(Goal of the exercise): Word for word, restate the listing; omit the pictures.

(Entries supplied):
---*---
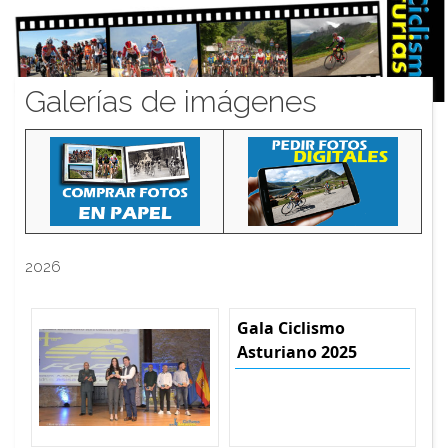
Galerías de imágenes
2026
Gala Ciclismo
Asturiano 2025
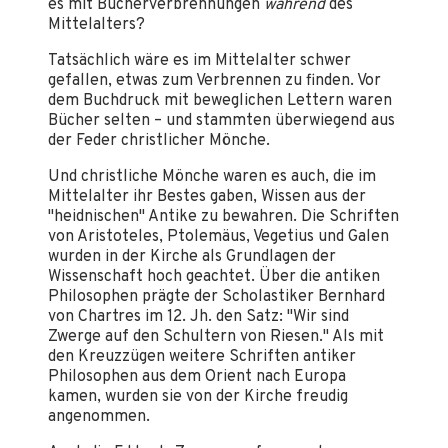
es mit Bücherverbrennungen
während
des
Mittelalters?
Tatsächlich wäre es im Mittelalter schwer
gefallen, etwas zum Verbrennen zu finden. Vor
dem Buchdruck mit beweglichen Lettern waren
Bücher selten – und stammten überwiegend aus
der Feder christlicher Mönche.
Und christliche Mönche waren es auch, die im
Mittelalter ihr Bestes gaben, Wissen aus der
"heidnischen" Antike zu bewahren. Die Schriften
von Aristoteles, Ptolemäus, Vegetius und Galen
wurden in der Kirche als Grundlagen der
Wissenschaft hoch geachtet. Über die antiken
Philosophen prägte der Scholastiker Bernhard
von Chartres im 12. Jh. den Satz: "Wir sind
Zwerge auf den Schultern von Riesen." Als mit
den Kreuzzügen weitere Schriften antiker
Philosophen aus dem Orient nach Europa
kamen, wurden sie von der Kirche freudig
angenommen.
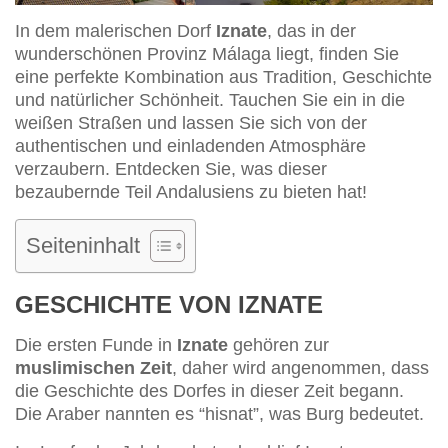
In dem malerischen Dorf
Iznate
, das in der
wunderschönen Provinz Málaga liegt, finden Sie
eine perfekte Kombination aus Tradition, Geschichte
und natürlicher Schönheit. Tauchen Sie ein in die
weißen Straßen und lassen Sie sich von der
authentischen und einladenden Atmosphäre
verzaubern. Entdecken Sie, was dieser
bezaubernde Teil Andalusiens zu bieten hat!
Seiteninhalt
GESCHICHTE VON IZNATE
Die ersten Funde in
Iznate
gehören zur
muslimischen Zeit
, daher wird angenommen, dass
die Geschichte des Dorfes in dieser Zeit begann.
Die Araber nannten es “hisnat”, was Burg bedeutet.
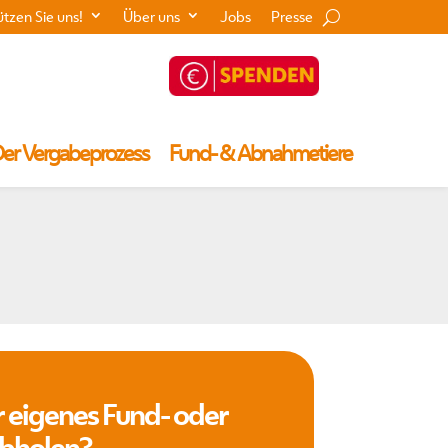
ützen Sie uns!
Über uns
Jobs
Presse
er Vergabeprozess
Fund- & Abnahmetiere
r eigenes Fund- oder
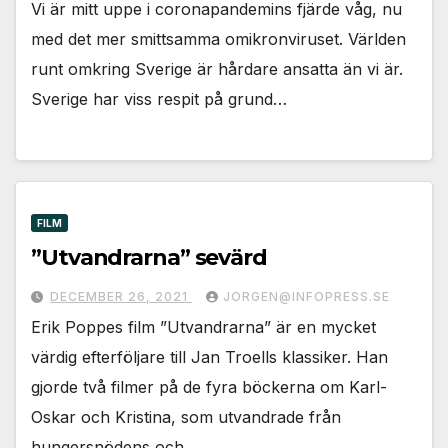
Vi är mitt uppe i coronapandemins fjärde våg, nu
med det mer smittsamma omikronviruset. Världen
runt omkring Sverige är hårdare ansatta än vi är.
Sverige har viss respit på grund…
FILM
”Utvandrarna” sevärd
DECEMBER 26, 2021
JORGEN@INFOPRESS.SE
Erik Poppes film ”Utvandrarna” är en mycket
värdig efterföljare till Jan Troells klassiker. Han
gjorde två filmer på de fyra böckerna om Karl-
Oskar och Kristina, som utvandrade från
hungersnödens och…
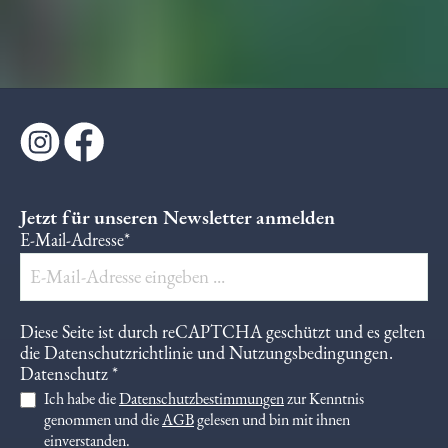
Jetzt für unseren Newsletter anmelden
E-Mail-Adresse*
Diese Seite ist durch reCAPTCHA geschützt und es gelten
die
Datenschutzrichtlinie
und
Nutzungsbedingungen
.
Datenschutz *
Ich habe die
Datenschutzbestimmungen
zur Kenntnis
genommen und die
AGB
gelesen und bin mit ihnen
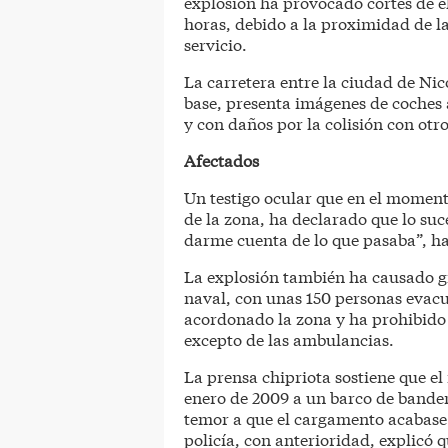
explosión ha provocado cortes de el
horas, debido a la proximidad de la
servicio.
La carretera entre la ciudad de Nic
base, presenta imágenes de coches a
y con daños por la colisión con otro
Afectados
Un testigo ocular que en el moment
de la zona, ha declarado que lo su
darme cuenta de lo que pasaba”, h
La explosión también ha causado g
naval, con unas 150 personas evacu
acordonado la zona y ha prohibido 
excepto de las ambulancias.
La prensa chipriota sostiene que el
enero de 2009 a un barco de bandera 
temor a que el cargamento acabase 
policía, con anterioridad, explicó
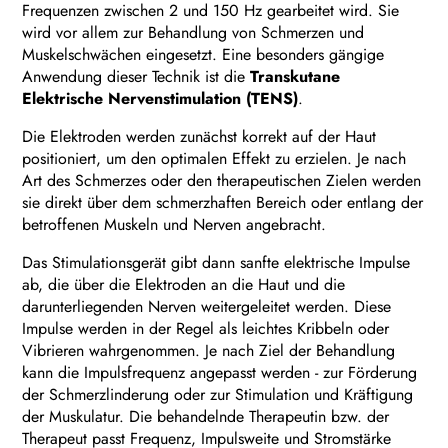
Frequenzen zwischen 2 und 150 Hz gearbeitet wird. Sie
wird vor allem zur Behandlung von Schmerzen und
Muskelschwächen eingesetzt. Eine besonders gängige
Anwendung dieser Technik ist die
Transkutane
Elektrische Nervenstimulation (TENS)
.
Die Elektroden werden zunächst korrekt auf der Haut
positioniert, um den optimalen Effekt zu erzielen. Je nach
Art des Schmerzes oder den therapeutischen Zielen werden
sie direkt über dem schmerzhaften Bereich oder entlang der
betroffenen Muskeln und Nerven angebracht.
Das Stimulationsgerät gibt dann sanfte elektrische Impulse
ab, die über die Elektroden an die Haut und die
darunterliegenden Nerven weitergeleitet werden. Diese
Impulse werden in der Regel als leichtes Kribbeln oder
Vibrieren wahrgenommen. Je nach Ziel der Behandlung
kann die Impulsfrequenz angepasst werden - zur Förderung
der Schmerzlinderung oder zur Stimulation und Kräftigung
der Muskulatur. Die behandelnde Therapeutin bzw. der
Therapeut passt Frequenz, Impulsweite und Stromstärke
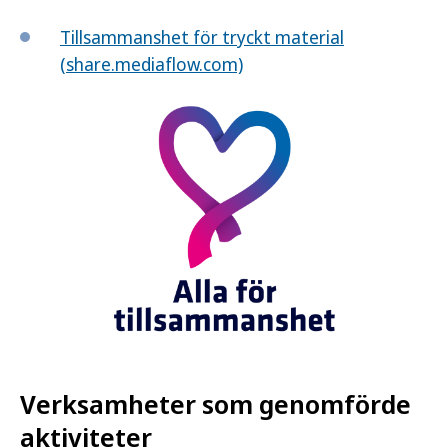
Tillsammanshet för tryckt material
(share.mediaflow.com)
Verksamheter som genomförde
aktiviteter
---*---
(Solution for this task):
Galerías de imágenes
2026
Gala Ciclismo
Asturiano 2025
es mit Bücherverbrennungen
während
des
Mittelalters?
Tatsächlich wäre es im Mittelalter schwer
gefallen, etwas zum Verbrennen zu finden. Vor
dem Buchdruck mit beweglichen Lettern waren
Bücher selten – und stammten überwiegend aus
der Feder christlicher Mönche.
Und christliche Mönche waren es auch, die im
Mittelalter ihr Bestes gaben, Wissen aus der
"heidnischen" Antike zu bewahren. Die Schriften
von Aristoteles, Ptolemäus, Vegetius und Galen
wurden in der Kirche als Grundlagen der
Wissenschaft hoch geachtet. Über die antiken
Philosophen prägte der Scholastiker Bernhard
von Chartres im 12. Jh. den Satz: "Wir sind
Zwerge auf den Schultern von Riesen." Als mit
den Kreuzzügen weitere Schriften antiker
Philosophen aus dem Orient nach Europa
kamen, wurden sie von der Kirche freudig
angenommen.
In dem malerischen Dorf
Iznate
, das in der
wunderschönen Provinz Málaga liegt, finden Sie
eine perfekte Kombination aus Tradition, Geschichte
und natürlicher Schönheit. Tauchen Sie ein in die
weißen Straßen und lassen Sie sich von der
authentischen und einladenden Atmosphäre
verzaubern. Entdecken Sie, was dieser
bezaubernde Teil Andalusiens zu bieten hat!
Seiteninhalt
GESCHICHTE VON IZNATE
Die ersten Funde in
Iznate
gehören zur
muslimischen Zeit
, daher wird angenommen, dass
die Geschichte des Dorfes in dieser Zeit begann.
Die Araber nannten es “hisnat”, was Burg bedeutet.
ützen Sie uns!
Über uns
Jobs
Presse
er Vergabeprozess
Fund- & Abnahmetiere
r eigenes Fund- oder
Vi är mitt uppe i coronapandemins fjärde våg, nu
med det mer smittsamma omikronviruset. Världen
runt omkring Sverige är hårdare ansatta än vi är.
Sverige har viss respit på grund…
FILM
”Utvandrarna” sevärd
DECEMBER 26, 2021
JORGEN@INFOPRESS.SE
Erik Poppes film ”Utvandrarna” är en mycket
värdig efterföljare till Jan Troells klassiker. Han
gjorde två filmer på de fyra böckerna om Karl-
Oskar och Kristina, som utvandrade från
hungersnödens och…
Jetzt für unseren Newsletter anmelden
E-Mail-Adresse*
Diese Seite ist durch reCAPTCHA geschützt und es gelten
die
Datenschutzrichtlinie
und
Nutzungsbedingungen
.
Datenschutz *
Ich habe die
Datenschutzbestimmungen
zur Kenntnis
genommen und die
AGB
gelesen und bin mit ihnen
explosión ha provocado cortes de el
horas, debido a la proximidad de la
servicio.
La carretera entre la ciudad de Nic
base, presenta imágenes de coches a
y con daños por la colisión con otro
Afectados
Un testigo ocular que en el moment
de la zona, ha declarado que lo su
darme cuenta de lo que pasaba”, h
La explosión también ha causado g
naval, con unas 150 personas evacu
acordonado la zona y ha prohibido 
excepto de las ambulancias.
La prensa chipriota sostiene que el
enero de 2009 a un barco de bandera 
temor a que el cargamento acabase 
policía, con anterioridad, explicó
Frequenzen zwischen 2 und 150 Hz gearbeitet wird. Sie
wird vor allem zur Behandlung von Schmerzen und
Muskelschwächen eingesetzt. Eine besonders gängige
Anwendung dieser Technik ist die
Transkutane
Elektrische Nervenstimulation (TENS)
.
Die Elektroden werden zunächst korrekt auf der Haut
positioniert, um den optimalen Effekt zu erzielen. Je nach
Art des Schmerzes oder den therapeutischen Zielen werden
sie direkt über dem schmerzhaften Bereich oder entlang der
betroffenen Muskeln und Nerven angebracht.
Das Stimulationsgerät gibt dann sanfte elektrische Impulse
ab, die über die Elektroden an die Haut und die
darunterliegenden Nerven weitergeleitet werden. Diese
Impulse werden in der Regel als leichtes Kribbeln oder
Vibrieren wahrgenommen. Je nach Ziel der Behandlung
kann die Impulsfrequenz angepasst werden - zur Förderung
der Schmerzlinderung oder zur Stimulation und Kräftigung
der Muskulatur. Die behandelnde Therapeutin bzw. der
Therapeut passt Frequenz, Impulsweite und Stromstärke
Tillsammanshet för tryckt material
(share.mediaflow.com)
Verksamheter som genomförde
aktiviteter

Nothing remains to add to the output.